Игрушки взрослого мужчины - страница 18

Шрифт
Интервал

стр.

Потолок баньки — низкий, как лоб Шрамова, а притолока — и того ниже. Выходя, Шрамов то и дело сносил себе пол-черепушки, и так уж не шибко выдающейся, но один поцелуй Инессы туда, где бобо, мгновенно его исцелял, впрочем, на всякий случай, боясь растратить поцелуи, она повесила прямо на вбитый над притолокой большой ржавый гвоздь платок из ярко-оранжевого шёлка — бакен для безголовых.

Они шли вдоль речки и срывали стоп-краны подосиновиков. Речка, набравшая в рот камушков, училась красноречию Демосфена. Шрамов с Инессой присели на травяном бережку, свесив в неё ступни, которые время от времени щекотали маленькие вёрткие рыбки, и им обоим казалось, что они понимают язык воды. В нём не было противоречия их обнявшемуся — голова к голове — молчанию: слитному, единому — не только с языком воды, но и в себе самом, потому что молчать можно по-разному и о разном, а они молчали об одном — о разлуке, на которую себя обрекли, о счастье быть рядом, счастье, которому не нужно ничего, кроме этой вот, потерявшейся в ивняке и осиннике речки, дымного очага и потемневшего сруба приютившей их баньки, что вскоре захлопнется изнутри, как только они войдут в неё с наступлением сумерек.

Шрамов долго будет возиться с ключом, сдирать, тщась отвориться обратно, кожу на пальцах, чертыхаться и посмеиваться вместе с Инессой над недвусмысленностью и предрешённостью этого захлопа, затем он подарит ей малахитовые бусы, а она — плеер с кассетой, на которой записан её голос — «послушай, когда тебе будет трудно!» (оказывается, Инесса увлеклась эзотерическими практиками и пробует себя в сеансах гипноза), они умудрятся потесниться на раскладушке — в ту ночь единственном их ложе — и поймут, что уместившиеся на одной раскладушке мужчина и женщина не могут быть Тристаном и Изольдой. Но почему-то сами захотят целомудрия — им достаточно будет поцелуев.
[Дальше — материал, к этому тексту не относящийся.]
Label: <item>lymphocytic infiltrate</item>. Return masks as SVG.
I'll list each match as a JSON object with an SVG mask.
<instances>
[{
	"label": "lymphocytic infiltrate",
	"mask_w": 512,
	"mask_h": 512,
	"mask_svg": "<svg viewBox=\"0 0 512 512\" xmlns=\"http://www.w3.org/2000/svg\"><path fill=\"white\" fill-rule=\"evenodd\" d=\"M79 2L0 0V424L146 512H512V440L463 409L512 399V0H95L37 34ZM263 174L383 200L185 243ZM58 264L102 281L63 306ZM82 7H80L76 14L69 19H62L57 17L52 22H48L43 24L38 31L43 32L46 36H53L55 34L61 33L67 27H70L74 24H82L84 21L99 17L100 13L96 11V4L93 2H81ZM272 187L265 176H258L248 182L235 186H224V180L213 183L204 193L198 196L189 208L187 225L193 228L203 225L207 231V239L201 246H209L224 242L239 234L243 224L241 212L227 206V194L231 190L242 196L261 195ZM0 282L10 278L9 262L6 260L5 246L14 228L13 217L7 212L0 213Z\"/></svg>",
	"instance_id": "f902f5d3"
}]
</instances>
А утром их разбудит осторожный, будто запинающийся, стук в дверь, а потом захлопнувшуюся баньку отопрут с той стороны и объявят, что у Инессы в Москве умер отец…

Они помчатся на такси в Пермудск, в аэропорт, и будут и в такси, и в зале ожидания сидеть всё так же обнявшись, голова к голове, как там, на берегу лесной речки, будто пытаясь этими вздрагивающими объятиями хоть на столечко удержать так долго дожидавшееся их и, казалось бы, пойманное, а теперь куницей ускользающее из сломанной кулёмки счастье.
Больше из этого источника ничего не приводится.